(Source records Opens)

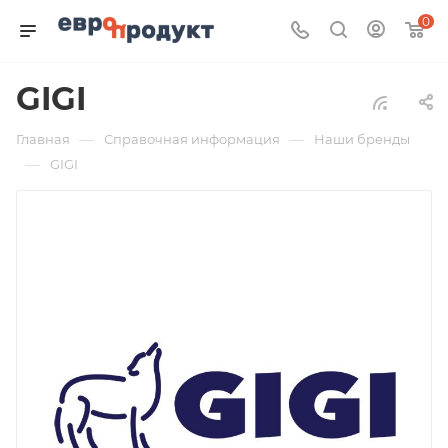
0
GIGI
—
—
Главная
Справочная информация
Наши бренды
—
GIGI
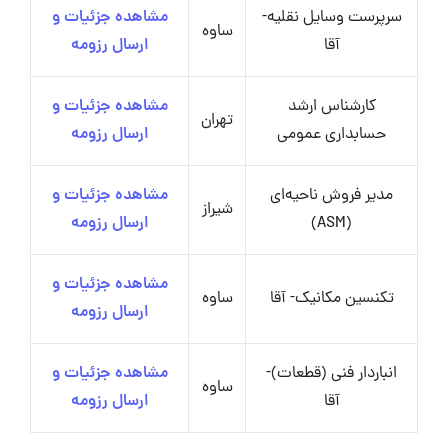
سرپرست وسایل نقلیه-
مشاهده جزئیات و
ساوه
آقا
ارسال رزومه
کارشناس ارشد
مشاهده جزئیات و
تهران
حسابداری عمومی
ارسال رزومه
مدیر فروش ناحیه‌ای
مشاهده جزئیات و
شیراز
(ASM)
ارسال رزومه
مشاهده جزئیات و
تکنسین مکانیک- آقا
ساوه
ارسال رزومه
انباردار فنی (قطعات)-
مشاهده جزئیات و
ساوه
آقا
ارسال رزومه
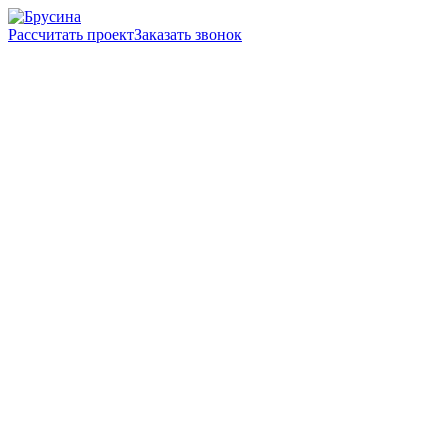
Рассчитать проект
Заказать звонок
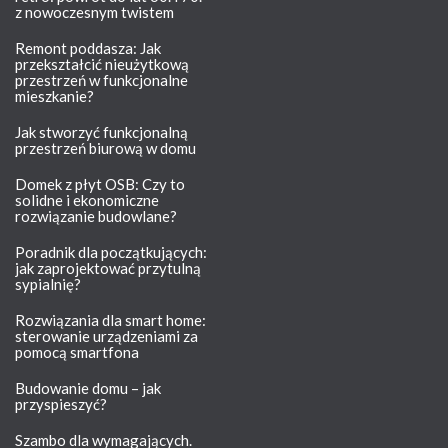
z nowoczesnym twistem
Remont poddasza: Jak
przekształcić nieużytkową
przestrzeń w funkcjonalne
mieszkanie?
Jak stworzyć funkcjonalną
przestrzeń biurową w domu
Domek z płyt OSB: Czy to
solidne i ekonomiczne
rozwiązanie budowlane?
Poradnik dla początkujących:
jak zaprojektować przytulną
sypialnię?
Rozwiązania dla smart home:
sterowanie urządzeniami za
pomocą smartfona
Budowanie domu – jak
przyspieszyć?
Szambo dla wymagających.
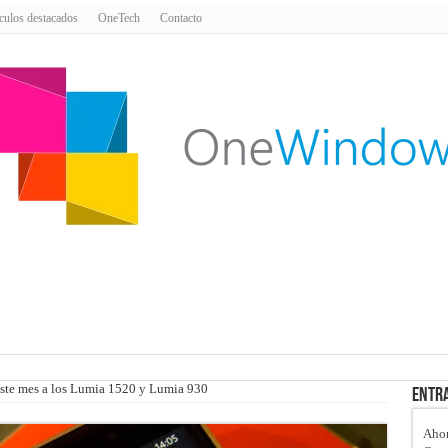
culos destacados
OneTech
Contacto
este mes a los Lumia 1520 y Lumia 930
Entra
Ahor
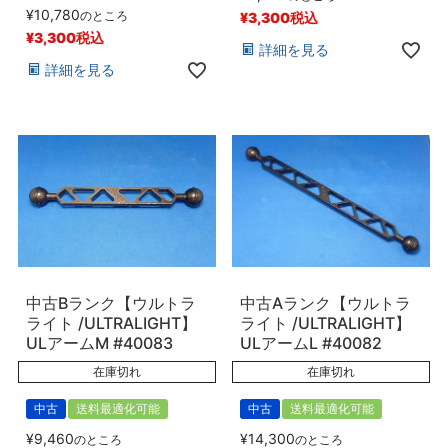
¥
10,780
のところ
¥
3,300
税込
¥
3,300
税込
詳細を見る
詳細を見る
中古Bランク【ウルトラ
中古Aランク【ウルトラ
ライト /ULTRALIGHT】
ライト /ULTRALIGHT】
ULアームM #40083
ULアームL #40082
在庫切れ
在庫切れ
中古
送料最適化可能
中古
送料最適化可能
¥
9,460
¥
14,300
のところ
のところ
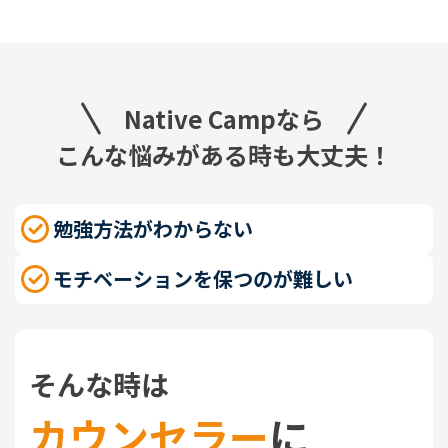
Native Campなら
こんな悩みがある時も大丈夫！
勉強方法がわからない
モチベーションを保つのが難しい
そんな時は
カウンセラー
に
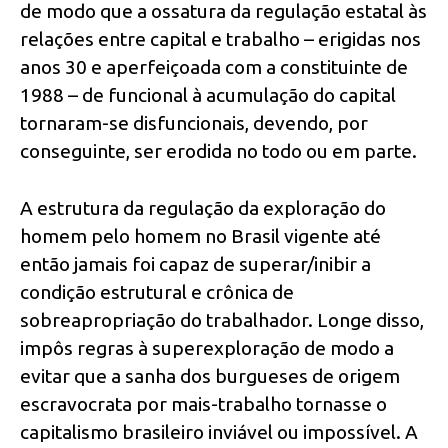
de modo que a ossatura da regulação estatal às
relações entre capital e trabalho – erigidas nos
anos 30 e aperfeiçoada com a constituinte de
1988 – de funcional à acumulação do capital
tornaram-se disfuncionais, devendo, por
conseguinte, ser erodida no todo ou em parte.
A estrutura da regulação da exploração do
homem pelo homem no Brasil vigente até
então jamais foi capaz de superar/inibir a
condição estrutural e crônica de
sobreapropriação do trabalhador. Longe disso,
impôs regras à superexploração de modo a
evitar que a sanha dos burgueses de origem
escravocrata por mais-trabalho tornasse o
capitalismo brasileiro inviável ou impossível. A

(Source records Closes)

* **What you need to do**:
Your output should be the lines from the one with "sobreapropriação do trabalhador." through the last line of the entries above, copied exactly and nothing more.

* **Completed task**:
sobreapropriação do trabalhador. Longe disso,
impôs regras à superexploração de modo a
evitar que a sanha dos burgueses de origem
escravocrata por mais-trabalho tornasse o
capitalismo brasileiro inviável ou impossível. A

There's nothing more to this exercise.